(Source records)
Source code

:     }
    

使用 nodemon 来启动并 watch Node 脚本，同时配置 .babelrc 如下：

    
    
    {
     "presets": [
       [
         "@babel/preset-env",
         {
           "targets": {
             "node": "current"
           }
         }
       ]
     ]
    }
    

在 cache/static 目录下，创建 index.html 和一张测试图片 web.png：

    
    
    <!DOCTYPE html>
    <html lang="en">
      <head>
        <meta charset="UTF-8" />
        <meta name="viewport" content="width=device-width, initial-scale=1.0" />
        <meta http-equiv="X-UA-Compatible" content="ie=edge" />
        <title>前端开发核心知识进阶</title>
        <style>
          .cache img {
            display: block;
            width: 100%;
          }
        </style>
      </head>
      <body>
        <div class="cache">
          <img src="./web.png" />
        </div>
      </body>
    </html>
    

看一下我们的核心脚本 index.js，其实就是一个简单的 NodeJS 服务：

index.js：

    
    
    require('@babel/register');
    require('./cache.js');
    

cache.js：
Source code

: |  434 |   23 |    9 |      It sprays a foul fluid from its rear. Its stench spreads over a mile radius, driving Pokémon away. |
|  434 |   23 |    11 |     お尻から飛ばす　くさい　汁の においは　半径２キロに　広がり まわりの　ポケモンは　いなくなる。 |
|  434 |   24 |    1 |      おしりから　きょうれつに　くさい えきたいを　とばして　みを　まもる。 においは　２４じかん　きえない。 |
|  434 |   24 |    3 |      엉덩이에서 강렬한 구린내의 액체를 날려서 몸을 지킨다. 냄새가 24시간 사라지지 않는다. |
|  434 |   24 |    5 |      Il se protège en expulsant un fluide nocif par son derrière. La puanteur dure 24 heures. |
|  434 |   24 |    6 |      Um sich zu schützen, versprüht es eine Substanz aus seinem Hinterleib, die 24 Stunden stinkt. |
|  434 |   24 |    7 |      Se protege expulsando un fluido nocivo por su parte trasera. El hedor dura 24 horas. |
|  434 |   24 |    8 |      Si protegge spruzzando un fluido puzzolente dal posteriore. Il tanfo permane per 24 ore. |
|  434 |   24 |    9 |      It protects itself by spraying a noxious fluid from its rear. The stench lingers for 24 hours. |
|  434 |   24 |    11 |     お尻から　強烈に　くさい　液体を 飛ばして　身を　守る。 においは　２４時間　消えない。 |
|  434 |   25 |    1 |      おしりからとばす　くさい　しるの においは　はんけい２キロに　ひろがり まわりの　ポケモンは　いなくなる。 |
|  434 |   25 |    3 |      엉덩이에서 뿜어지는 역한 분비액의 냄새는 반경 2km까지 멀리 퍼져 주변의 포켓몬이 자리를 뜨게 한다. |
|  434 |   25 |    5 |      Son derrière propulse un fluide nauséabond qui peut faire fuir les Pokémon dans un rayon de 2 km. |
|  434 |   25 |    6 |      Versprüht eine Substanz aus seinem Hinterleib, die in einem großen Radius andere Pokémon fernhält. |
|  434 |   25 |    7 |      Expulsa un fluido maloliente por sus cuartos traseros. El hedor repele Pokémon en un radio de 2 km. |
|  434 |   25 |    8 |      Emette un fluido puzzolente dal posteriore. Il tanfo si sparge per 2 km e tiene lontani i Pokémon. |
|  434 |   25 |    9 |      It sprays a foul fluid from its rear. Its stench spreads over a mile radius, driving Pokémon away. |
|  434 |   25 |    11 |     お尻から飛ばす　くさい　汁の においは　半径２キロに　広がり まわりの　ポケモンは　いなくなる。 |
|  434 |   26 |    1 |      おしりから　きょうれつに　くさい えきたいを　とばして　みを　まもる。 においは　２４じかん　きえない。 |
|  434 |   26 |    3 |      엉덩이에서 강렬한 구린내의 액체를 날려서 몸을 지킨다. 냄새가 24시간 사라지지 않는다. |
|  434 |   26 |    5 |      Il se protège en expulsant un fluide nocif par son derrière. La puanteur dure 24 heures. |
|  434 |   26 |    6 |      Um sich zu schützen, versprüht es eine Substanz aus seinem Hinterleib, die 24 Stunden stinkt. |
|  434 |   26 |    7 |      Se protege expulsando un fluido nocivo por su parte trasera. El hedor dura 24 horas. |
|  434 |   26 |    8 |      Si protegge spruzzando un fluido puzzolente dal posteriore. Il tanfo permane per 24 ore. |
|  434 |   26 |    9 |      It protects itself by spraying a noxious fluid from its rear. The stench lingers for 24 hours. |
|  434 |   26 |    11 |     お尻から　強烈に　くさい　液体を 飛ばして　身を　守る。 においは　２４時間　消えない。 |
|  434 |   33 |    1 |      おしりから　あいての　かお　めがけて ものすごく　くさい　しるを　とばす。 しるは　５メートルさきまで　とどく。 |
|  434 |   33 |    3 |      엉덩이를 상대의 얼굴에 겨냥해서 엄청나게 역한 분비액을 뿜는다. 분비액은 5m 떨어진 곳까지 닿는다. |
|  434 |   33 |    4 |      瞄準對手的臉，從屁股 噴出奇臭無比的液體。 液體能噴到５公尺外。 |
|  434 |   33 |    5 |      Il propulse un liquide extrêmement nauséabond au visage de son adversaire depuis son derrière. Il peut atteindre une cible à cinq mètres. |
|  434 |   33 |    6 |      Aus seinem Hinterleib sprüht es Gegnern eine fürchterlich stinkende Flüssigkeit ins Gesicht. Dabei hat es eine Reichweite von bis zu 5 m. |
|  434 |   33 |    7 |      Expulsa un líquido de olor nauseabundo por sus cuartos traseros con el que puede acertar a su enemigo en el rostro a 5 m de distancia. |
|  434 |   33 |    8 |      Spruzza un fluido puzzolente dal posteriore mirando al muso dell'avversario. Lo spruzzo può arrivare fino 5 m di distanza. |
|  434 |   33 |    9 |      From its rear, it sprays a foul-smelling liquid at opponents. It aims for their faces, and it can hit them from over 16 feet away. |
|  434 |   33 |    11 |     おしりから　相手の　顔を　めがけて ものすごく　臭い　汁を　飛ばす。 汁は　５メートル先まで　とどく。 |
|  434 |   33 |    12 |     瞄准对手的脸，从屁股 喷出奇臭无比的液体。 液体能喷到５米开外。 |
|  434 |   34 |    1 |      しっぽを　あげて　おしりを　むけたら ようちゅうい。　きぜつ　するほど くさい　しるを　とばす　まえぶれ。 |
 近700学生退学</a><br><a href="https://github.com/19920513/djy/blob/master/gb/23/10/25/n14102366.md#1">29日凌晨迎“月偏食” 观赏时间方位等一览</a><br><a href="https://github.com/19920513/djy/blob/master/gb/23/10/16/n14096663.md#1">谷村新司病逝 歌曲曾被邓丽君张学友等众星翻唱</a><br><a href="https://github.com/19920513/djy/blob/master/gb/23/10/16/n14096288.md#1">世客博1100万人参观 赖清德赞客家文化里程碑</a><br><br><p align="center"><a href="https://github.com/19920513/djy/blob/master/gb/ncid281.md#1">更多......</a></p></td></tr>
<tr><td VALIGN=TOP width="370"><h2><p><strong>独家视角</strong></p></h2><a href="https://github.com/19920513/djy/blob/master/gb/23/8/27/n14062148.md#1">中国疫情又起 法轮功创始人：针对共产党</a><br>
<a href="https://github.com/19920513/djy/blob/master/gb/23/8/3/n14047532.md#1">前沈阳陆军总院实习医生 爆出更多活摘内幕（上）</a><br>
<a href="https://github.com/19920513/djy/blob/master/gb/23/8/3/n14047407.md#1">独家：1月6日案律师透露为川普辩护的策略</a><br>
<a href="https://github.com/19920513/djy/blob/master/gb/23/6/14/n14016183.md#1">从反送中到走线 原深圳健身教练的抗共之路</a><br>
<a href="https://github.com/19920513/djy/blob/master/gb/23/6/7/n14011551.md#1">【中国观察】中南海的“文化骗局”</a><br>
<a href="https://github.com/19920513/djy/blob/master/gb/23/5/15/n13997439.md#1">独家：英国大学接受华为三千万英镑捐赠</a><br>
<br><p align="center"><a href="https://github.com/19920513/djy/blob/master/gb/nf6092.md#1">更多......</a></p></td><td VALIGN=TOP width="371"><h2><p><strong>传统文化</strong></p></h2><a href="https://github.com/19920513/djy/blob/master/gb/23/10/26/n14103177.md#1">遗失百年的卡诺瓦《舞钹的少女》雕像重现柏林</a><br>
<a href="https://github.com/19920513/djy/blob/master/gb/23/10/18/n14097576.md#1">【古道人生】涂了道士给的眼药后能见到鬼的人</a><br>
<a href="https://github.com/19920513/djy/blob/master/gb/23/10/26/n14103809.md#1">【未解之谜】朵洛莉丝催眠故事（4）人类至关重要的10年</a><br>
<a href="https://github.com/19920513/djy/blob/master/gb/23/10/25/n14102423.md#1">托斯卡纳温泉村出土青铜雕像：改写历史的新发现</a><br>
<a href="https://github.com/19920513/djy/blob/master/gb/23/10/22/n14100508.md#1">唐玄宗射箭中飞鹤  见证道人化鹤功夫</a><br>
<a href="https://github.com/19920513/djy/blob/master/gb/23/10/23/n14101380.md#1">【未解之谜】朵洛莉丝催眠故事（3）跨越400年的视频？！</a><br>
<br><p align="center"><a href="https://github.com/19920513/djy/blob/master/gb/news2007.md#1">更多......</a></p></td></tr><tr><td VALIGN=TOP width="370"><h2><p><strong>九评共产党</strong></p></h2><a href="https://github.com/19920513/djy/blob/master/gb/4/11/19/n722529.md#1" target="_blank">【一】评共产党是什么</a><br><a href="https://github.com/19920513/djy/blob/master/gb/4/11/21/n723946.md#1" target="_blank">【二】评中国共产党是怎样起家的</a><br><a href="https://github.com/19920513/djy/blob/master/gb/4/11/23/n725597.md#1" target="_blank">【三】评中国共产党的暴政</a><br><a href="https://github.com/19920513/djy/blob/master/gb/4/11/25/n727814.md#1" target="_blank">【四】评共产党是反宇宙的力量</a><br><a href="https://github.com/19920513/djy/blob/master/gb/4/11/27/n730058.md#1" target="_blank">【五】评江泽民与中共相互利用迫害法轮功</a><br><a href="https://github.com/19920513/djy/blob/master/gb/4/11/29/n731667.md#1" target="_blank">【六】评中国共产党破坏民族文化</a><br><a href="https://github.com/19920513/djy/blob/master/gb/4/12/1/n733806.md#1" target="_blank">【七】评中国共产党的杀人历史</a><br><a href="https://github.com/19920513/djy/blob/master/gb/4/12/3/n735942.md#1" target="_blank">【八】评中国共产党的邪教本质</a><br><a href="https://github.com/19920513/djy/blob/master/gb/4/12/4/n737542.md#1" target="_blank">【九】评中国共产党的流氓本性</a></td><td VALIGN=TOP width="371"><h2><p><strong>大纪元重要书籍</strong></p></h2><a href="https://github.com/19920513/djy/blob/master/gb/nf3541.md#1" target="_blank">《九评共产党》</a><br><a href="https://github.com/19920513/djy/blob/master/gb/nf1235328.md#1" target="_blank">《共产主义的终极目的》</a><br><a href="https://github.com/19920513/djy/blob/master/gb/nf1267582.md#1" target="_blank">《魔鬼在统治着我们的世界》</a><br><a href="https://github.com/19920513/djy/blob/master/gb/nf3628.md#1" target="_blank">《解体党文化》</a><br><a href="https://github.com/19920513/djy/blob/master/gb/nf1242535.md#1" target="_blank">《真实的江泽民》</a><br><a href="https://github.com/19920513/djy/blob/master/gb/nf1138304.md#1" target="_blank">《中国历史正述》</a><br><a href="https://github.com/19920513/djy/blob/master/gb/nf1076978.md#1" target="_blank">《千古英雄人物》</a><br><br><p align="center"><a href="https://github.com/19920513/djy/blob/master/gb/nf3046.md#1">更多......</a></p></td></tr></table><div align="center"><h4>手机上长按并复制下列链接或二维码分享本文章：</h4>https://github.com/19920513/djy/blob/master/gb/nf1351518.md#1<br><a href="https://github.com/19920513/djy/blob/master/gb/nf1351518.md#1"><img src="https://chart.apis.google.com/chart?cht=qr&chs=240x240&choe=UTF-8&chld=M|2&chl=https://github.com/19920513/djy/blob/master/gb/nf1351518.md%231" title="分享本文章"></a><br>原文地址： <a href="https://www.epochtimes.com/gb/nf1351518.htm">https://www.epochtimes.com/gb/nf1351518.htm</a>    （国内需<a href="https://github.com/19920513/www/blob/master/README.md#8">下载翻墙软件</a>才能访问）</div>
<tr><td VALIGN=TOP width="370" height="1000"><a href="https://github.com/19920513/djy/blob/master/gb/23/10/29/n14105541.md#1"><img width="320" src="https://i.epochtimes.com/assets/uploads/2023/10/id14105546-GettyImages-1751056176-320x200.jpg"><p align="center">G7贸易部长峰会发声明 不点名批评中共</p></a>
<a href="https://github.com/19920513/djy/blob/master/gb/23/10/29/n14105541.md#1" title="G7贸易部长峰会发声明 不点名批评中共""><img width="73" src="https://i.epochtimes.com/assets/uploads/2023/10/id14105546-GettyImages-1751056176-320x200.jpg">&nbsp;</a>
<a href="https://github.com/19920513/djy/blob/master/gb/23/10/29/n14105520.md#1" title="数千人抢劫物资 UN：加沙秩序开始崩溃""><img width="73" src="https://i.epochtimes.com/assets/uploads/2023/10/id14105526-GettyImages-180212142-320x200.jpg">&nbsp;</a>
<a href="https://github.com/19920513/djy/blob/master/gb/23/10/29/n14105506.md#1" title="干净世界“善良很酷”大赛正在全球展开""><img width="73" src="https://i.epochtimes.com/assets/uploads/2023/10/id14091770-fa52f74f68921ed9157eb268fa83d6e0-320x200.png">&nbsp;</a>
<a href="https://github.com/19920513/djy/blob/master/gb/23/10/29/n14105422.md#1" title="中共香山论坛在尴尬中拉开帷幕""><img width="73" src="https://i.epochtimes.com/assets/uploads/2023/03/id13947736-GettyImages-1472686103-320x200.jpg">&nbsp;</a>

▶ **Aim of the task**:
For the string "horas", give the number of lines in the records that contain it and nothing besides.

▶ **Solution to the problem**:
2